::: PROVIDED DATA

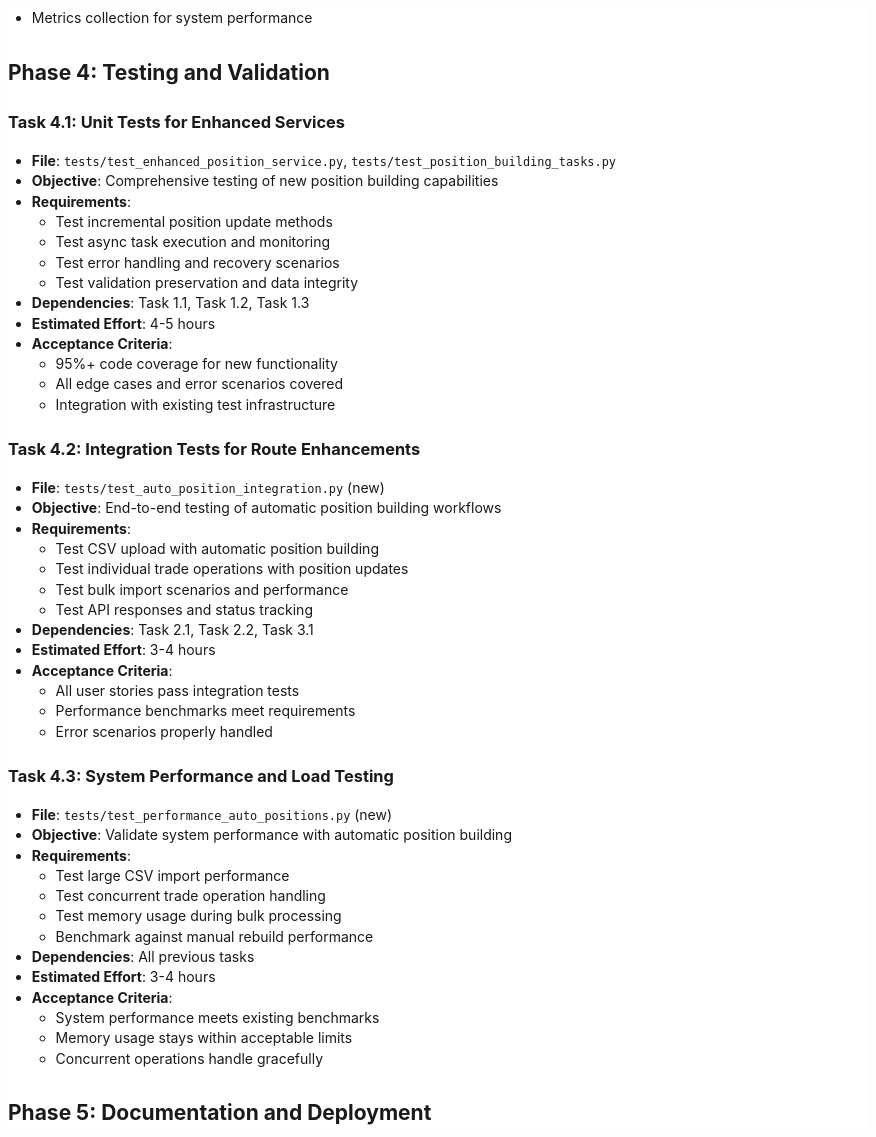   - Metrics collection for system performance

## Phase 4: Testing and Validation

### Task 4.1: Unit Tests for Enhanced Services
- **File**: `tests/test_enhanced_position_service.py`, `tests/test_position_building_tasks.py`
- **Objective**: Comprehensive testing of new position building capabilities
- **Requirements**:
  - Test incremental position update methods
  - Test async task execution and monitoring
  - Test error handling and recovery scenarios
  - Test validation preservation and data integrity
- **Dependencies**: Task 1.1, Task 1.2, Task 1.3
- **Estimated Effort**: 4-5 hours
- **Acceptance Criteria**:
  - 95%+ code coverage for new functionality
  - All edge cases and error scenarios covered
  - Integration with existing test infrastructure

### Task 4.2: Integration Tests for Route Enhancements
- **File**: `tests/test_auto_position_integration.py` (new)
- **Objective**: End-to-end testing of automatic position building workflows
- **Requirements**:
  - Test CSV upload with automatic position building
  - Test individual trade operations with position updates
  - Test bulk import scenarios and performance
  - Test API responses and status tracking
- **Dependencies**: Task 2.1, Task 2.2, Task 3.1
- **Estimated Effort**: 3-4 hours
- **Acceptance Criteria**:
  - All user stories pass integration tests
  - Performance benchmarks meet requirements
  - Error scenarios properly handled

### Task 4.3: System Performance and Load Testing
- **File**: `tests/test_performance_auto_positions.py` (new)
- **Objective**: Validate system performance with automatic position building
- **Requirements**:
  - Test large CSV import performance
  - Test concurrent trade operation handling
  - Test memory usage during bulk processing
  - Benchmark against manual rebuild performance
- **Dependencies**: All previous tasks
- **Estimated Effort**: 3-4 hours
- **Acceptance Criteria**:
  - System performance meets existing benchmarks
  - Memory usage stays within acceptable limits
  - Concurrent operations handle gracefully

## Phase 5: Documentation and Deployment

::::::

▶ [AIM OF THE TASK]:
Skipping any pictures, transcribe the full listing exactly.

▶ [EXERCISE RESPONSE]:
   - Metrics collection for system performance

## Phase 4: Testing and Validation

### Task 4.1: Unit Tests for Enhanced Services
- **File**: `tests/test_enhanced_position_service.py`, `tests/test_position_building_tasks.py`
- **Objective**: Comprehensive testing of new position building capabilities
- **Requirements**:
  - Test incremental position update methods
  - Test async task execution and monitoring
  - Test error handling and recovery scenarios
  - Test validation preservation and data integrity
- **Dependencies**: Task 1.1, Task 1.2, Task 1.3
- **Estimated Effort**: 4-5 hours
- **Acceptance Criteria**:
  - 95%+ code coverage for new functionality
  - All edge cases and error scenarios covered
  - Integration with existing test infrastructure

### Task 4.2: Integration Tests for Route Enhancements
- **File**: `tests/test_auto_position_integration.py` (new)
- **Objective**: End-to-end testing of automatic position building workflows
- **Requirements**:
  - Test CSV upload with automatic position building
  - Test individual trade operations with position updates
  - Test bulk import scenarios and performance
  - Test API responses and status tracking
- **Dependencies**: Task 2.1, Task 2.2, Task 3.1
- **Estimated Effort**: 3-4 hours
- **Acceptance Criteria**:
  - All user stories pass integration tests
  - Performance benchmarks meet requirements
  - Error scenarios properly handled

### Task 4.3: System Performance and Load Testing
- **File**: `tests/test_performance_auto_positions.py` (new)
- **Objective**: Validate system performance with automatic position building
- **Requirements**:
  - Test large CSV import performance
  - Test concurrent trade operation handling
  - Test memory usage during bulk processing
  - Benchmark against manual rebuild performance
- **Dependencies**: All previous tasks
- **Estimated Effort**: 3-4 hours
- **Acceptance Criteria**:
  - System performance meets existing benchmarks
  - Memory usage stays within acceptable limits
  - Concurrent operations handle gracefully

## Phase 5: Documentation and Deployment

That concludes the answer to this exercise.